私は、自分が最初に設計した回路が認定に失敗したことを今でも覚えています。それは証明済みの設計で、既に以前の認定に合格していたものなので、テストが失敗したことをマネージャーから聞かされたときには非常に驚きました。「火がついた」と噂が広まりました。電子回路が実際に発火することは稀です。ほとんどの場合は、多少煙が出るだけです。どちらにしても、PCB上の焼け焦げが事実を物語っていました。トランジスタが過熱し、暴走して発煙したのです。しかし、なぜそのような結果になったのでしょうか? それは証明済みの設計でした。何が変わったのでしょうか?

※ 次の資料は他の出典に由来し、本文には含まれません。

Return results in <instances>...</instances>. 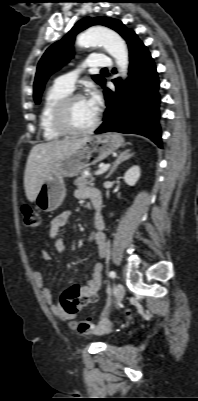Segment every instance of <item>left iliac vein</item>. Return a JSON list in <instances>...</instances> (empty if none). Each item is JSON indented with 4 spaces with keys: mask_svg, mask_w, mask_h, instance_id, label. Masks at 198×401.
Masks as SVG:
<instances>
[{
    "mask_svg": "<svg viewBox=\"0 0 198 401\" xmlns=\"http://www.w3.org/2000/svg\"><path fill=\"white\" fill-rule=\"evenodd\" d=\"M124 294H125L124 286L122 284H118L117 288H116V296H117L116 303L117 304L122 301Z\"/></svg>",
    "mask_w": 198,
    "mask_h": 401,
    "instance_id": "1",
    "label": "left iliac vein"
}]
</instances>
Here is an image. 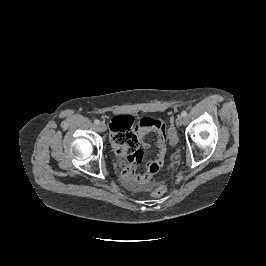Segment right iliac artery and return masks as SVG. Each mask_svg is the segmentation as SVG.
<instances>
[{"label":"right iliac artery","instance_id":"right-iliac-artery-1","mask_svg":"<svg viewBox=\"0 0 266 266\" xmlns=\"http://www.w3.org/2000/svg\"><path fill=\"white\" fill-rule=\"evenodd\" d=\"M94 123L98 125L100 123V121L98 119H95Z\"/></svg>","mask_w":266,"mask_h":266}]
</instances>
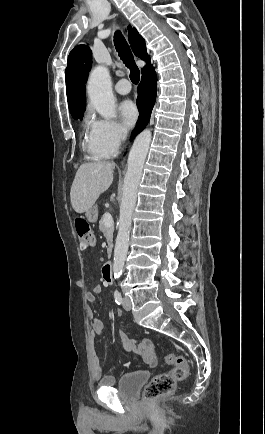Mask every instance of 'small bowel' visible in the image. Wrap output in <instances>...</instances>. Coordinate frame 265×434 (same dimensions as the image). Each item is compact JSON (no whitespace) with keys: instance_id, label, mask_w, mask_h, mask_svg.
<instances>
[{"instance_id":"1","label":"small bowel","mask_w":265,"mask_h":434,"mask_svg":"<svg viewBox=\"0 0 265 434\" xmlns=\"http://www.w3.org/2000/svg\"><path fill=\"white\" fill-rule=\"evenodd\" d=\"M102 292L101 285H95L93 289L86 293L85 298L88 304H93L96 299V295ZM118 318H123V312L118 310L117 312ZM92 317V316H91ZM92 334L94 336H99L103 332V321L99 318L92 317ZM123 346L126 350L135 352L141 355L151 366L156 364V356L154 344L148 337H128L126 334L120 335ZM93 373L96 378H101L99 380V385L101 387H110L112 385V380L110 378H102V368L100 364L99 357L94 355L93 357Z\"/></svg>"}]
</instances>
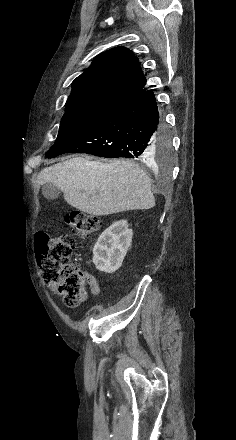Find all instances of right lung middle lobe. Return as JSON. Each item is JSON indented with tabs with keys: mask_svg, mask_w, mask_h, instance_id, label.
Here are the masks:
<instances>
[{
	"mask_svg": "<svg viewBox=\"0 0 236 440\" xmlns=\"http://www.w3.org/2000/svg\"><path fill=\"white\" fill-rule=\"evenodd\" d=\"M65 107L66 111L60 123L59 133L51 149L60 147L71 138L82 133L115 108L111 105L91 102L66 103ZM155 146V159L160 163L168 161L171 154V144L165 133H162L155 140Z\"/></svg>",
	"mask_w": 236,
	"mask_h": 440,
	"instance_id": "1",
	"label": "right lung middle lobe"
}]
</instances>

簡単な調査の結果、回路は同じであることが証明されました。同じコンポーネントで、同じ入出力で、ロットや製造業者さえも同じでした。1つだけ変化したのはレイアウトでした。私がこの基板をレイアウトしたとき、機械的アセンブリの部品の周囲に収まるよう、フォームファクターを調整する必要がありました。パワートランジスタの周囲の銅箔は、元々は約1平方インチでした。この設計では、その1/3に切り詰められました。面積の制約のため、電力を生成する他のコンポーネントは、PCB上で理想よりも近くに配置されました。この両方の要因から、狭い面積の銅箔では放散できない大量の熱が発生し、トランジスタが早期に破壊されることになりました。

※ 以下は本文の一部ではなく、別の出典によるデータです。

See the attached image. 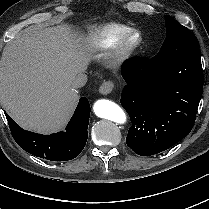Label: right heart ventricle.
<instances>
[{
  "instance_id": "obj_1",
  "label": "right heart ventricle",
  "mask_w": 209,
  "mask_h": 209,
  "mask_svg": "<svg viewBox=\"0 0 209 209\" xmlns=\"http://www.w3.org/2000/svg\"><path fill=\"white\" fill-rule=\"evenodd\" d=\"M132 28L123 23H109L91 28L82 38L83 46L88 50H99L109 47L110 43L120 34Z\"/></svg>"
}]
</instances>
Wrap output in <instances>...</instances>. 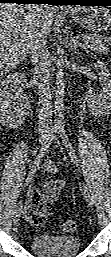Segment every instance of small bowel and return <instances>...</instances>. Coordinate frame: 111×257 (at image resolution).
<instances>
[{
	"instance_id": "c3829d8e",
	"label": "small bowel",
	"mask_w": 111,
	"mask_h": 257,
	"mask_svg": "<svg viewBox=\"0 0 111 257\" xmlns=\"http://www.w3.org/2000/svg\"><path fill=\"white\" fill-rule=\"evenodd\" d=\"M44 171L46 174H55L56 165L52 161H47L44 164ZM64 186V180H45L42 185L43 195L34 193L27 204L25 211L27 221L34 225L43 224L46 219V206L57 199Z\"/></svg>"
}]
</instances>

知識の移行はほとんどの場合、現場において最大のボトルネックで、多くの時間を必要とします。理想的には、全ての設計者が元の設計を構築するときにきちんとノートを作成し、思考プロセスを保存するべきです。しかし、a) 面倒である、b) ノートが消失することから、実際にはほとんどの場合これは行われません。問題なのは、机上では実証済みの設計を再利用するのが効率的ですが、ノートが十分に作成されなかった、または知識の移行が不完全であったために、重要な設計パラメーターの多くが忘れ去られている場合、設計パラメーターを推量してチェックするために時間を浪費するということです。いくつかのデザインルールを組み込むと、小さな変更により設計が不良になることを回避し、チームの設計時間を節約できます。これを最初からうまく行うには、次のような方法を使用します。
私は、意味のあるルールを好みます。このため、管理を行うデザインルールを割り当てる前に、消費電力についての制約を定義することが重要です。このための最良の方法は、データシートを作成することです。適切に作成されたデータシートには一般に、電力定格についてベストからワーストまで、最低でも3つの区分の条件が含まれます。
計算に使用する消費電力の値は、一般的な値とベストケースとの間での主観的な判定となります。
どれだけの電力を消費する必要があるかが判明したら、ルールを作成します。これによって、その設計を誰かが使用するとき、元のデータシートをチェックする必要もなくなります。ただしこれは、注意を払う必要がなく、データシートの文書化がいい加減でもいいという意味ではなく、バックアップや、設計をさらに明確化するために使用するということです。今日の設計ソフトウェアにはコンポーネントライブラリが付属し、コンポーネント評価の時間を節約できると同時に、ユーザーが特定のコンポーネントにルールを添付できます。レイアウトに十分なヒートシンクが使用されていない場合、まだ仮想の設計であるうちに「デバッグ」する方が、実際に火を吹いてからやり直すよりもはるかに楽です。
デザインルールの組み込みは、コンポーネントの消費電力についての知識を移行するための明確なソリューションですが、それ以外にも留意しておくべきいくつかのトリックがあります。
スティッチングビアの使用 – スティッチングビアは、PCBの反対側へ熱を伝達します。多くの場合、基板の片側にコンポーネントが密集しすぎているなら、スティッチングビアを使用して基板の反対側へ非常に効果的に熱を伝導し、そちら側に十分な面積があればヒートシンクを使用できます。
外部の熱源 – 外部の熱源からPCBに熱が伝導される可能性を考慮します。回路が、それ自体では正常に動作しても、その同じ回路が金属の表面にボルトで固定され、別の熱源から熱を受ける場合には、発火する恐れもあります。車のダッシュボードでの直射日光による加熱でさえも、余裕のない設計には損害を与える可能性があります。予想もしない行為が損害を及ぼすのは一般的なことです。
PCBをレイアウトするときにこれらの状況を考慮することで、設計の細かい調整を今の時点で行い、将来予期しない修正が必要になることを予防できます。ノートを作成するのは常に必要ですが、それらのノートがチーム内で共有される方法によっては、ノートが消失することもあります。デザインにルールを組み込むことで、関連情報が必要な場所、すなわち設計の中に常に含めることができます。Altium Designerのデザインルール機能を使用することで、全ての設計者が「周囲の状況を見回し」て、再設計が必要になるような落とし穴を回避できるようになります。